◆ EXERCISE INSTRUCTIONS
Return the data below exactly, but only from the line containing "- liver parenchyma" through the line containing "- portal vein: [68, 81, 253, 296]", with both of those lines included.

(Stored data)
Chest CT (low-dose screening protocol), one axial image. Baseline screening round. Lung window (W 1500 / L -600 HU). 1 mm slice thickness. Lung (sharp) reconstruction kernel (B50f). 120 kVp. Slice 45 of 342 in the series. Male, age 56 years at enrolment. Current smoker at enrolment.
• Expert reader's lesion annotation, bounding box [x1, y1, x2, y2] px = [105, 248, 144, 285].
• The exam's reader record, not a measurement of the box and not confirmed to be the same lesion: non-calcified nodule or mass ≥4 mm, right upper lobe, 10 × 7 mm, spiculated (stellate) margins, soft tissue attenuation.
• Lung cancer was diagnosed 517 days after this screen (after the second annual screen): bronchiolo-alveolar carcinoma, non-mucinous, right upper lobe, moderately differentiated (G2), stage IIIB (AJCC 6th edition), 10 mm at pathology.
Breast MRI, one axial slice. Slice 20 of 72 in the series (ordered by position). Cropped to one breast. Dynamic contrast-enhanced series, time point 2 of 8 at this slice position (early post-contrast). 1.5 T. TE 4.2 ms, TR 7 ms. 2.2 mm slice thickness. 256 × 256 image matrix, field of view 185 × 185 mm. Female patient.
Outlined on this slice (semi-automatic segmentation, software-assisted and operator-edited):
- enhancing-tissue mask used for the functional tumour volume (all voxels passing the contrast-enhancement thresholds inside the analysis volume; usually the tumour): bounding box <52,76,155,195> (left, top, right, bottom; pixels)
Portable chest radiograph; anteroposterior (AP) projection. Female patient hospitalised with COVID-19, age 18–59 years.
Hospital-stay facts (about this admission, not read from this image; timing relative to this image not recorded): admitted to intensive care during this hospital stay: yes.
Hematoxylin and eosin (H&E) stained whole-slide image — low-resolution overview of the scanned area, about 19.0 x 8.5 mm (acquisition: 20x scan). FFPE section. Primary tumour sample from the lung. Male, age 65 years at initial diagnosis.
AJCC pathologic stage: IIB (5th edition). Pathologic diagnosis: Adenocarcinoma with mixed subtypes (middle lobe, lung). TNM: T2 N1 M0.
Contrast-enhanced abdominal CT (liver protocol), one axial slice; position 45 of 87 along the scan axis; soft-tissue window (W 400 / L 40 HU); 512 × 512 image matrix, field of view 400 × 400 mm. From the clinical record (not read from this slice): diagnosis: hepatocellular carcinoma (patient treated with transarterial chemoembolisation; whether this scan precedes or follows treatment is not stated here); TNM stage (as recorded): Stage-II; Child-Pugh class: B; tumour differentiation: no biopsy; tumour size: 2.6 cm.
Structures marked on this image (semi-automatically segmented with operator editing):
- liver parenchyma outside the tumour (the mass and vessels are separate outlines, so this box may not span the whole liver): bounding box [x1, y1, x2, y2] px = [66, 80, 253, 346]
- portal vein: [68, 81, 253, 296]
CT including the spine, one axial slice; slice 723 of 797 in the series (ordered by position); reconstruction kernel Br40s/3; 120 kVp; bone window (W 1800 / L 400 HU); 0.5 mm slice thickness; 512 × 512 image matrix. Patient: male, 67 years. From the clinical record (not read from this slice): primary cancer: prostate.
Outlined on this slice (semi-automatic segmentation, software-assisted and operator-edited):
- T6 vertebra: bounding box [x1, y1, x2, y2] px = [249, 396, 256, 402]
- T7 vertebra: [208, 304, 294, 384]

◆ SOLUTION TO THIS EXERCISE
- liver parenchyma outside the tumour (the mass and vessels are separate outlines, so this box may not span the whole liver): bounding box [x1, y1, x2, y2] px = [66, 80, 253, 346]
- portal vein: [68, 81, 253, 296]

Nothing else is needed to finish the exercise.